Opposition leader Adrian Delia has dismissed a Times of Malta report on messages between him and Yorgen Fenech as a mudslinging attempt aimed at derailing his work.
In an interview on Nationalist Party media on Sunday, Delia said that reports about him were nothing but attempts by the Labour Party to “blackmail, threaten, scare or silence him”.
“If the Labour Party thinks it can somehow try to blackmail, threaten, scare or silence me, it will not succeed," he said, claiming the Times of Malta story was an attempt to silence him because of his actions over the hospitals contract and the Egrant report, among others.
Times of Malta reported on Sunday that Delia and Fenech exchanged WhatsApp messages in the first half of 2019. By then, it had already been revealed that Fenech owned the once-secret company 17 Black.
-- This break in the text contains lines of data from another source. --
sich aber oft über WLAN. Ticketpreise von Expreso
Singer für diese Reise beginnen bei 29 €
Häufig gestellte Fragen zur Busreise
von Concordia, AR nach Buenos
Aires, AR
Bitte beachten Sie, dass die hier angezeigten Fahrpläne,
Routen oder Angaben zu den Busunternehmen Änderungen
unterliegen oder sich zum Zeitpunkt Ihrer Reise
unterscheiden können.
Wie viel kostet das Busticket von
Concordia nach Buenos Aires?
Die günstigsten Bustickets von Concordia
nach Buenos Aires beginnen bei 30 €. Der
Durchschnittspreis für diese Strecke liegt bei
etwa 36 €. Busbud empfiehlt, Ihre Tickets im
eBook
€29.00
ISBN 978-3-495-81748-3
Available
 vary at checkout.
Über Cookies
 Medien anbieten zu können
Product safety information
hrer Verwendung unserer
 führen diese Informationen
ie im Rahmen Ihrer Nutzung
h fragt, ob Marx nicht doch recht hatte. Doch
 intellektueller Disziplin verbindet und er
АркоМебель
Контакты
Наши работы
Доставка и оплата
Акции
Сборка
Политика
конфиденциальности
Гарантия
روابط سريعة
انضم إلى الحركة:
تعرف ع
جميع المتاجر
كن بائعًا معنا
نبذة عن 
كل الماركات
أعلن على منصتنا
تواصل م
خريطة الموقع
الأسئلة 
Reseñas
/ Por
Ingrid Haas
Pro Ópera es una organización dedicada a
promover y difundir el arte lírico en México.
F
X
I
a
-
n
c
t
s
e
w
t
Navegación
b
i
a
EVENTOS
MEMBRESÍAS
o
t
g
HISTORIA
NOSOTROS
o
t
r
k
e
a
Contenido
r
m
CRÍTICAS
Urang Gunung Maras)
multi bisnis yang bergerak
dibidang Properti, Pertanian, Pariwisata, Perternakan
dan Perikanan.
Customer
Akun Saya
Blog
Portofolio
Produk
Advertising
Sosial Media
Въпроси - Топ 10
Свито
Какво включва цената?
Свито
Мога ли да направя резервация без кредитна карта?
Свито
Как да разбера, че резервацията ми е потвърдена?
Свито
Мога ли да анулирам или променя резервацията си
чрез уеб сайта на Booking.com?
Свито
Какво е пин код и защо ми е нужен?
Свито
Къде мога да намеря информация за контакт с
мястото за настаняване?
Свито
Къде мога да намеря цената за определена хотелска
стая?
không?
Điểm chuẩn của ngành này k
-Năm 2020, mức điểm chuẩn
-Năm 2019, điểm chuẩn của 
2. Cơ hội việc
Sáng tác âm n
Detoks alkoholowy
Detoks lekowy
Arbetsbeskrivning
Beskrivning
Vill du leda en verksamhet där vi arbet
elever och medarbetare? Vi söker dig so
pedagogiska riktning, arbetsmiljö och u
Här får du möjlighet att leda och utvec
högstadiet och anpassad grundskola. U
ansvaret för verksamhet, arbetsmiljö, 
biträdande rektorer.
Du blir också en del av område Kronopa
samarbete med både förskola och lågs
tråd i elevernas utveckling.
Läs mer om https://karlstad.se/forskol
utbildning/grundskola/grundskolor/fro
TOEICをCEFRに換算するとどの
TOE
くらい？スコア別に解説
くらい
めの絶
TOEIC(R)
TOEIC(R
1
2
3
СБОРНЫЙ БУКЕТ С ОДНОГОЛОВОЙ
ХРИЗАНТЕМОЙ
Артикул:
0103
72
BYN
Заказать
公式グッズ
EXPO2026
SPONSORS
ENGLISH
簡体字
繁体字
Delia said during the interview he had repeatedly denied he had any connection to Fenech but he did not refer specifically to the WhatsApp messages.
Earlier, Sunday, Times of Malta reported that some 20 MPs had already called on PN general secretary Francis Zammit Dimech to call for an urgent parliamentary group meeting on the matter. The MPs are still waiting for a reply.
The PN leader also failed to comment on this matter and made no mention of the MPs' call.
Meanwhile, Delia again welcomed the new regulations for the citizenship scheme unveiled by the government on Friday.
The PN leader said that the government had listened to the Opposition and had scrapped the cash-or-passports scheme, which Delia said he had always spoken out against.
“If the new scheme will truly attract good investments, then we agree but if this is just a cosmetic change in name, then we must take a different position,” the PN leader said.
On the hospital privatisation deal, Delia said that he will continue fighting until the hospitals are handed back to the Maltese people.
“[Prime Minister] Robert Abela’s delaying tactics are a waste of taxpayers’ money. Let’s come together to get rid of the Steward contract.
“Our health professionals are among the best in the world and we should be investing in them not in businesspeople who have no experience in running hospitals,” Delia said.
Referring to reports that the head of Steward Healthcare has been in Malta to negotiate with the government, Delia said that if this was really the case, then the prime minister must “stand his ground”.
“The PN is doing its part. We should not have to wait months or years for the courts’ decisions when we can take the decision ourselves now,” he said.